GR 167954; (January, 2008) (Digest)
G.R. No. 167954 ; January 31, 2008
PEOPLE OF THE PHILIPPINES, appellee, vs. PERLITO MONDIGO y ABEMALEZ, appellant.
FACTS
The prosecution established that on September 27, 1998, appellant Perlito Mondigo, Damaso Delima, and others were drinking in Malolos, Bulacan. Damaso’s son, Anthony, later joined. At around 6:00 p.m., appellant, without warning, hacked Anthony on the head with a jungle bolo, rendering him unconscious. Appellant then turned to Damaso, who was lying on his back, and repeatedly hacked him, resulting in Damaso’s death. A witness, Lolita Lumagi, corroborated the attack on Damaso.
Appellant claimed self-defense, alleging a quarrel ensued during the drinking session where Anthony, Damaso, and another son ganged up on him. He claimed he fled to his house, grabbed a flat bar to hit Anthony, and then wrestled a bolo from Damaso, which he used to hack Damaso in defense. The Regional Trial Court convicted appellant of Murder for Damaso’s death and Serious Physical Injuries for attacking Anthony, mitigated by intoxication. The Court of Appeals affirmed but modified the conviction for attacking Anthony to Frustrated Murder.
ISSUE
Whether appellant is guilty of Murder and Frustrated Murder.
RULING
The Supreme Court modified the appellate court’s decision, finding appellant guilty of Homicide for Damaso’s death and Frustrated Murder for the attack on Anthony. By invoking self-defense, appellant admitted the acts but claimed justification. The burden thus shifted to him to prove unlawful aggression, reasonable necessity of means, and lack of provocation. The Court found his account uncorroborated and improbable. The nature of Anthony’s wound—a 15.25-centimeter laceration—was inconsistent with being struck by a flat bar and indicated a bladed weapon. Assuming Damaso initially attacked, any aggression ceased when he dropped the bolo, negating the necessity for appellant to retrieve and use it against him.

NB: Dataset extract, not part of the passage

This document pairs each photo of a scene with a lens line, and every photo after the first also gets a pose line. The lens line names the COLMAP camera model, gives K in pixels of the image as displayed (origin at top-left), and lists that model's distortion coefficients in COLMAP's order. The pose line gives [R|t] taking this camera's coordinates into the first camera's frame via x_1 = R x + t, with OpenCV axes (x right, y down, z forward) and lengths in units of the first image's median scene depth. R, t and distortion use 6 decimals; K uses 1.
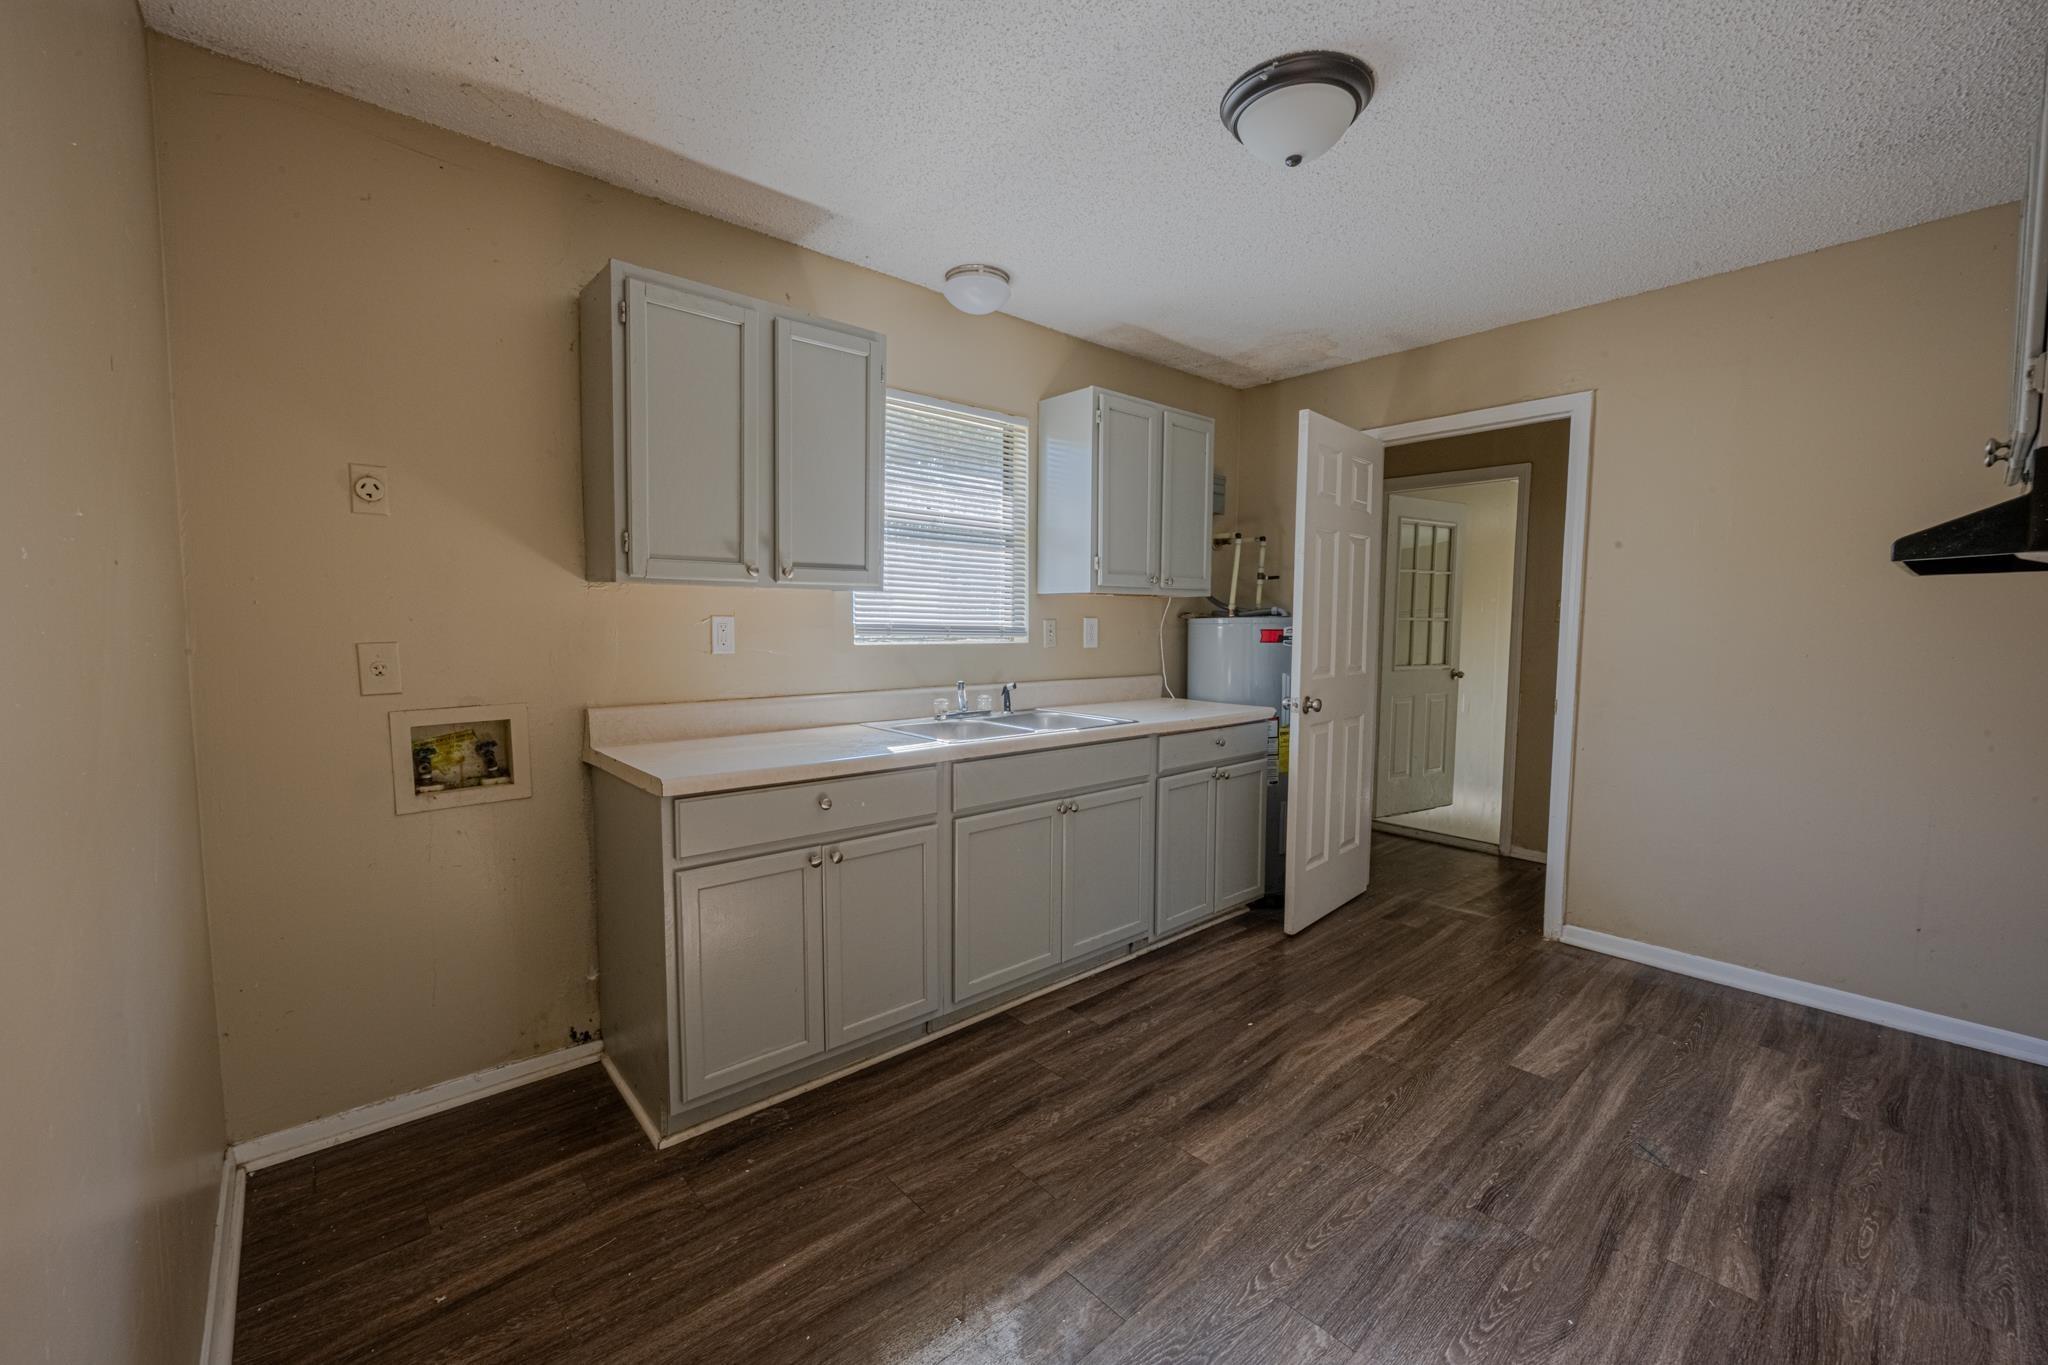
lens RADIAL K [[819.5, 0, 1017.7], [0, 819.5, 676.8], [0, 0, 1]] dist [0.000615, 0.000215]
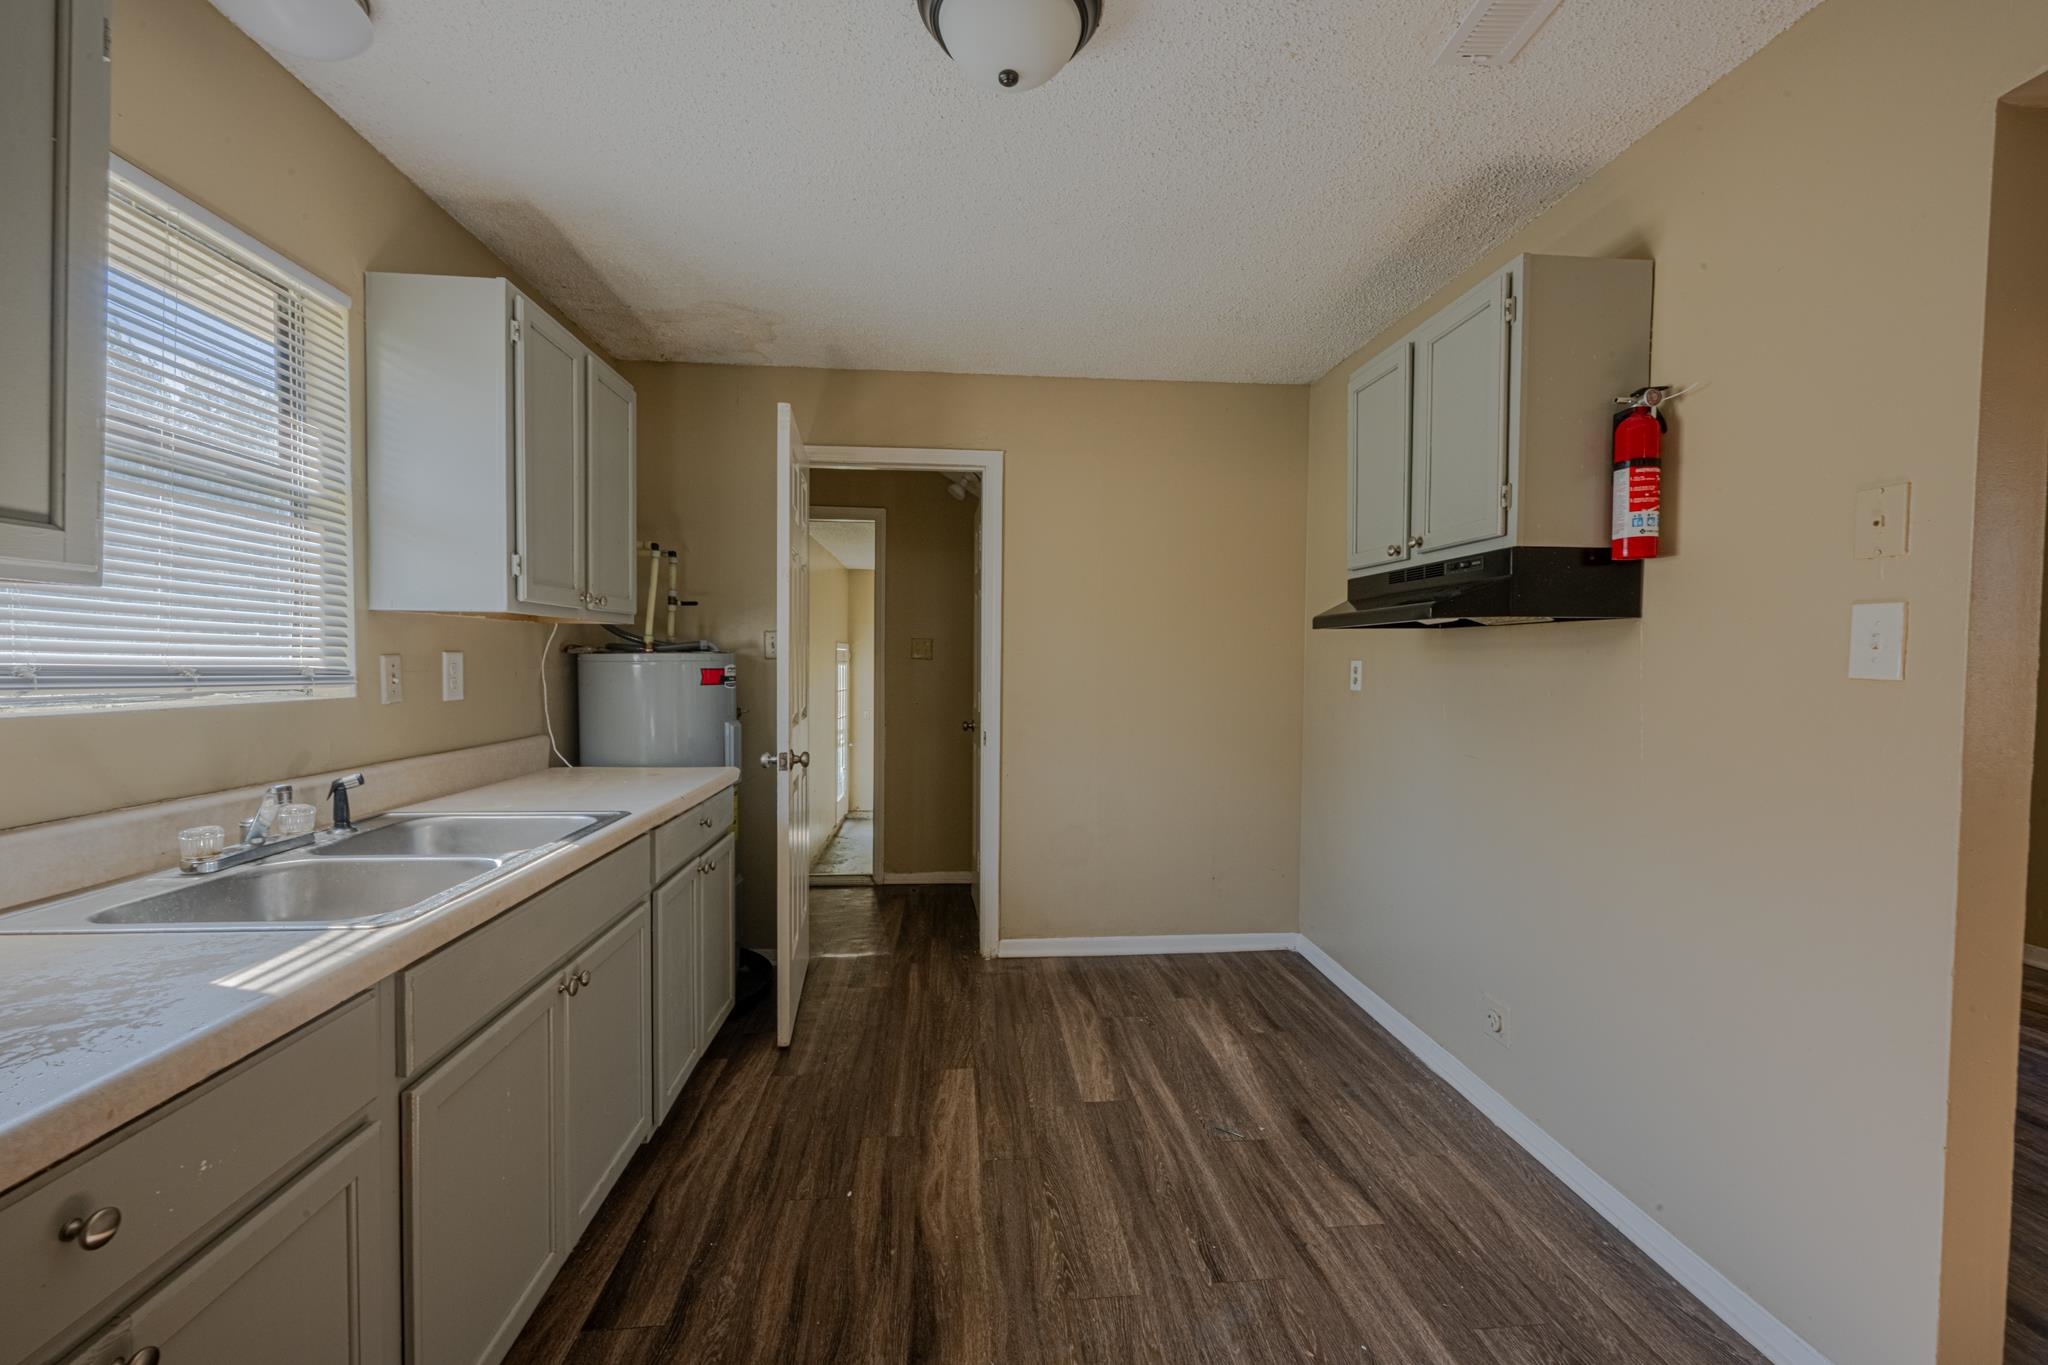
lens RADIAL K [[819.5, 0, 1020.5], [0, 819.5, 679.9], [0, 0, 1]] dist [0.000615, 0.000215]
pose [[0.588515, -0.020408, 0.808229, -0.193456], [0.050209, 0.998674, -0.011343, -0.027484], [-0.806926, 0.047256, 0.588760, 0.352387]]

Treachery attended the attack on Anthony, qualifying the crime as Frustrated Murder. Appellant’s sudden, unexpected assault with a bolo to the head, which rendered Anthony immediately unconscious, ensured the execution of the attack without risk to appellant. However, for Damaso’s killing, treachery was not sufficiently established. The prosecution witnesses did not see the inception of the attack on Damaso; Lumagi only saw appellant hacking an already prone victim. Without clear evidence that the mode of attack was deliberately chosen to facilitate the killing without risk, the qualifying circumstance of treachery cannot be presumed. Thus, the killing is Homicide, not Murder. The Court affirmed the penalties and damages as modified.